It is a veritable religious belief that people look at “pollution” and identify its existence as “bad.” Never mind me lecturing you on the economics of pollution – which would start with a study of property rights and how weak or non-existence property rights are the only way “pollution” can even exist in the first place. We would then explore the idea that zero pollution is not an option, since it is not costless to reduce. We would then explore the idea, therefore, that there is an optimal level of pollution. In other words, the existence of pollution itself tells us no more about whether an outcome is desirable or undesirable than the existence of a firm’s labor costs tells us about whether it is being optimal or not.
With that in mind, I find it hard to reconcile folks’ religious belief about physical, observable, pollution (that there should be none!) with the way they live in their personal lives. Does everyone who is “anti-pollution” wash their car every day? Are their beds made each and every morning? Do they ever leave dishes in the sink? Do they … [you can ask your own favorite question here, such as always brush their teeth?] You might, at your next dinner party, ask folks why they ever allow these horrible “pollutants” to damage their lives. And then ask them what they think about carbon emissions.

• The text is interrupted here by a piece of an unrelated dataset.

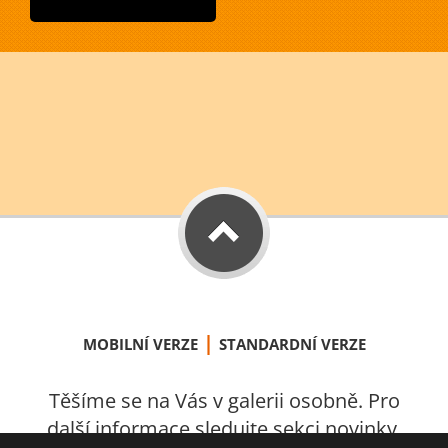
|
MOBILNÍ VERZE
STANDARDNÍ VERZE
Těšíme se na Vás v galerii osobně. Pro
další informace sledujte sekci novinky.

But just don’t plan on being invited back for the Christmas holiday party.
Do they spread manure in places to minimize runoff when the ground is frozen, or do they dump it all into the creek? Do they plow it down in the spring? I am referring to the hipsters.

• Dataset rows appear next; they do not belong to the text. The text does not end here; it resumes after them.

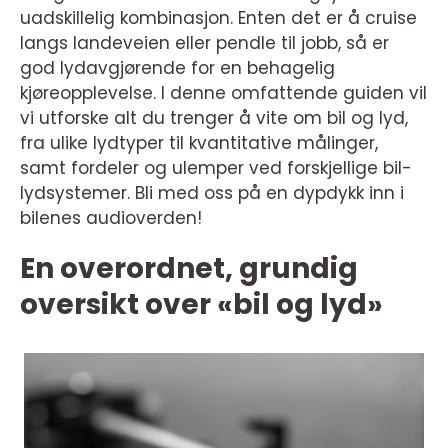
uadskillelig kombinasjon. Enten det er å cruise
langs landeveien eller pendle til jobb, så er
god lydavgjørende for en behagelig
kjøreopplevelse. I denne omfattende guiden vil
vi utforske alt du trenger å vite om bil og lyd,
fra ulike lydtyper til kvantitative målinger,
samt fordeler og ulemper ved forskjellige bil-
lydsystemer. Bli med oss på en dypdykk inn i
bilenes audioverden!
En overordnet, grundig
oversikt over «bil og lyd»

Your colleague professor posted a hilarious piece in Slate about hipsters taking up hunting. Part of the argument for it was that it was better to kill a deer than eat a [steer] that was fed grain or hay harvested by tractors. (Tractors powered by fuel, not electric tractors, I assume.) (They think meat comes from cows, which may be somewhat correct if one eats only fast food burgers, or, if you are on Social Security, dog food).

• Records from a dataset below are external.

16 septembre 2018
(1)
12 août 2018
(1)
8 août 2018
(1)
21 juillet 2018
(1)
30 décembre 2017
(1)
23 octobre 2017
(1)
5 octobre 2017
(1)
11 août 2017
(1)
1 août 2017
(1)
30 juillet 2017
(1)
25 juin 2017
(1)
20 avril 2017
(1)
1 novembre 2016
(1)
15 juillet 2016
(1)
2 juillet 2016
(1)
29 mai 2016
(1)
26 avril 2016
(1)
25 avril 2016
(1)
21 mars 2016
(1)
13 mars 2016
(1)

So this evening I did the dishes and let the water out of the sink to drain down a pipe in my cellar down to…the world. My kitchen sink is not hooked up to my sanitary drain. Just for the record, I do not stuff my garbage down the sink through a garbage disposer, but I would not drink my dishwater. It drains into a field.
Were I to be sitting next to WC at a posh dinner party, attempting to illustrate the implications of his observations, no doubt I would be stricken from the A list, too.